-- Opening Marker --
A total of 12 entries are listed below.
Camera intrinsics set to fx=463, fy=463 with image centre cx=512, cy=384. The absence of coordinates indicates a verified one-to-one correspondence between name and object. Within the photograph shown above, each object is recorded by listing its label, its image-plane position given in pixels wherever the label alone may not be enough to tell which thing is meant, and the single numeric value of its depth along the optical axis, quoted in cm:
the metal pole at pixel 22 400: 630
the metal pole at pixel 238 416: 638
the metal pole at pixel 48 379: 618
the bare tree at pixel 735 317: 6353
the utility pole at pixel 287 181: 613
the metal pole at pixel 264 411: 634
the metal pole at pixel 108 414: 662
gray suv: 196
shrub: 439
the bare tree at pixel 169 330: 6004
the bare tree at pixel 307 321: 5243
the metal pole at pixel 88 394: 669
-- Closing Marker --
-- Opening Marker --
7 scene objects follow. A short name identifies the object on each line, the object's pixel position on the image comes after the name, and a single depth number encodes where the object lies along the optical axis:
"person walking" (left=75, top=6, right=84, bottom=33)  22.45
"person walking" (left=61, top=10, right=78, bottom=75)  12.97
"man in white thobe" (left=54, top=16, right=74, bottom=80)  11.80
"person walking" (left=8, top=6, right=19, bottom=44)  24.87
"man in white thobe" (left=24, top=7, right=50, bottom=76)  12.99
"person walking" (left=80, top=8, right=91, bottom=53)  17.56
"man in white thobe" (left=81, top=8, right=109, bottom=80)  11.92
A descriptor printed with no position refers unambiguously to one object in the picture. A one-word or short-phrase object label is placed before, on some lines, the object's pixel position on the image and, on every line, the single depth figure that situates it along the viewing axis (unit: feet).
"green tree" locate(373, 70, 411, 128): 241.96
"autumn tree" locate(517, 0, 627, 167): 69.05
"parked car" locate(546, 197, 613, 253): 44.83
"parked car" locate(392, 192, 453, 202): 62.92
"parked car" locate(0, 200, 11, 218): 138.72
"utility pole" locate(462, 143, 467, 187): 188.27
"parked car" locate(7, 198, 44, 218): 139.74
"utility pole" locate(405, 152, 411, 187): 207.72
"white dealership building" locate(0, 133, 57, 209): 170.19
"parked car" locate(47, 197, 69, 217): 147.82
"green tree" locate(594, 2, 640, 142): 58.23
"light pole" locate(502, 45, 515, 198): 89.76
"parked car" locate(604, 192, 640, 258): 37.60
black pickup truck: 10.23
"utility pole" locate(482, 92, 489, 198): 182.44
-- Closing Marker --
-- Opening Marker --
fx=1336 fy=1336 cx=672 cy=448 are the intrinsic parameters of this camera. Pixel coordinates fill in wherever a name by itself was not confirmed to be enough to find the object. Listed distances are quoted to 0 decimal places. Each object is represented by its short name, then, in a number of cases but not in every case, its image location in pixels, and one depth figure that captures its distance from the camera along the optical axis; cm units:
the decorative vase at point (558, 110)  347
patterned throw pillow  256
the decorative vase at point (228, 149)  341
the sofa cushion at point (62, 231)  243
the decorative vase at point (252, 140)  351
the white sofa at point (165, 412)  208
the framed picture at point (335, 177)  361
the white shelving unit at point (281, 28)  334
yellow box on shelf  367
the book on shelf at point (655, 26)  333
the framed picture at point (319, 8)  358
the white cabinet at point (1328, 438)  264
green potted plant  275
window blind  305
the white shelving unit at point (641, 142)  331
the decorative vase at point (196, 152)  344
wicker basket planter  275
-- Closing Marker --
▶ _WORK INSTRUCTION_
Extract from the records above the lines from the one containing "the framed picture at point (335, 177)" to the one containing "wicker basket planter", both lines included, exactly as they appear and with nothing else.

▶ _YOUR RESPONSE_
the framed picture at point (335, 177)  361
the white shelving unit at point (281, 28)  334
yellow box on shelf  367
the book on shelf at point (655, 26)  333
the framed picture at point (319, 8)  358
the white cabinet at point (1328, 438)  264
green potted plant  275
window blind  305
the white shelving unit at point (641, 142)  331
the decorative vase at point (196, 152)  344
wicker basket planter  275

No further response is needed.